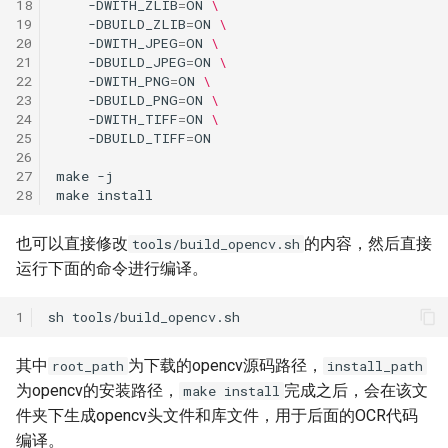
18
-DWITH_ZLIB
=
ON
\
19
-DBUILD_ZLIB
=
ON
\
20
-DWITH_JPEG
=
ON
\
21
-DBUILD_JPEG
=
ON
\
22
-DWITH_PNG
=
ON
\
23
-DBUILD_PNG
=
ON
\
24
-DWITH_TIFF
=
ON
\
25
-DBUILD_TIFF
=
26
27
make
28
make
也可以直接修改
的内容，然后直接
tools/build_opencv.sh
运行下面的命令进行编译。
1
sh
其中
为下载的opencv源码路径，
root_path
install_path
为opencv的安装路径，
完成之后，会在该文
make install
件夹下生成opencv头文件和库文件，用于后面的OCR代码
编译。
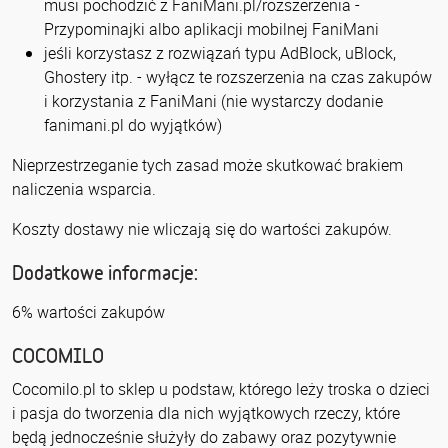
musi pochodzić z FaniMani.pl/rozszerzenia -
Przypominajki albo aplikacji mobilnej FaniMani
jeśli korzystasz z rozwiązań typu AdBlock, uBlock,
Ghostery itp. - wyłącz te rozszerzenia na czas zakupów
i korzystania z FaniMani (nie wystarczy dodanie
fanimani.pl do wyjątków)
Nieprzestrzeganie tych zasad może skutkować brakiem
naliczenia wsparcia.
Koszty dostawy nie wliczają się do wartości zakupów.
Dodatkowe informacje:
6% wartości zakupów
COCOMILO
Cocomilo.pl to sklep u podstaw, którego leży troska o dzieci
i pasja do tworzenia dla nich wyjątkowych rzeczy, które
będą jednocześnie służyły do zabawy oraz pozytywnie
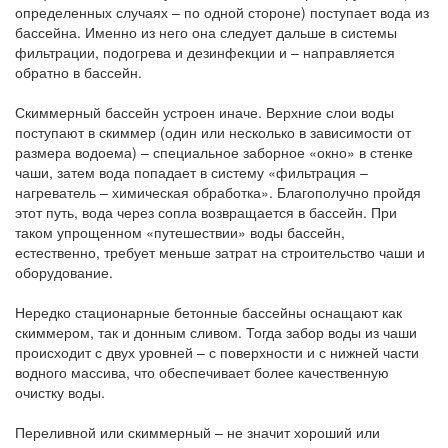
определенных случаях – по одной стороне) поступает вода из
бассейна. Именно из него она следует дальше в системы
фильтрации, подогрева и дезинфекции и – направляется
обратно в бассейн.
Скиммерный бассейн устроен иначе. Верхние слои воды
поступают в скиммер (один или несколько в зависимости от
размера водоема) – специальное заборное «окно» в стенке
чаши, затем вода попадает в систему «фильтрация –
нагреватель – химическая обработка». Благополучно пройдя
этот путь, вода через сопла возвращается в бассейн. При
таком упрощенном «путешествии» воды бассейн,
естественно, требует меньше затрат на строительство чаши и
оборудование.
Нередко стационарные бетонные бассейны оснащают как
скиммером, так и донным сливом. Тогда забор воды из чаши
происходит с двух уровней – с поверхности и с нижней части
водного массива, что обеспечивает более качественную
очистку воды.
Переливной или скиммерный – не значит хороший или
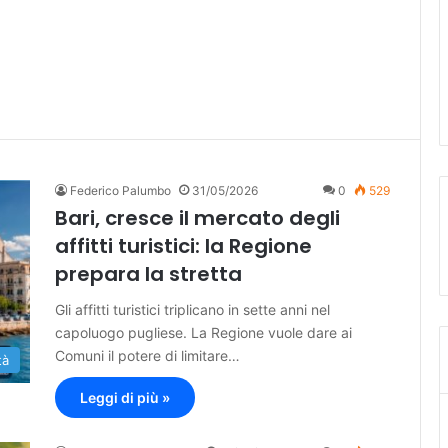
Federico Palumbo
31/05/2026
0
529
Bari, cresce il mercato degli
affitti turistici: la Regione
prepara la stretta
Gli affitti turistici triplicano in sette anni nel
capoluogo pugliese. La Regione vuole dare ai
Comuni il potere di limitare…
tà
Leggi di più »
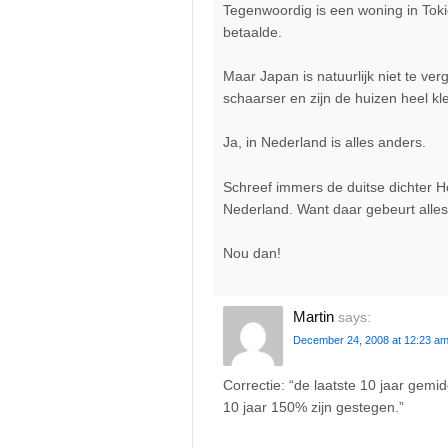
Tegenwoordig is een woning in Toki
betaalde.
Maar Japan is natuurlijk niet te ver
schaarser en zijn de huizen heel kle
Ja, in Nederland is alles anders.
Schreef immers de duitse dichter He
Nederland. Want daar gebeurt alles 
Nou dan!
Martin
says:
December 24, 2008 at 12:23 a
Correctie: “de laatste 10 jaar gemid
10 jaar 150% zijn gestegen.”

-*-

- Task goal
Only a number is wanted here: the count of lines above that hold the word "вода".

- Task result
3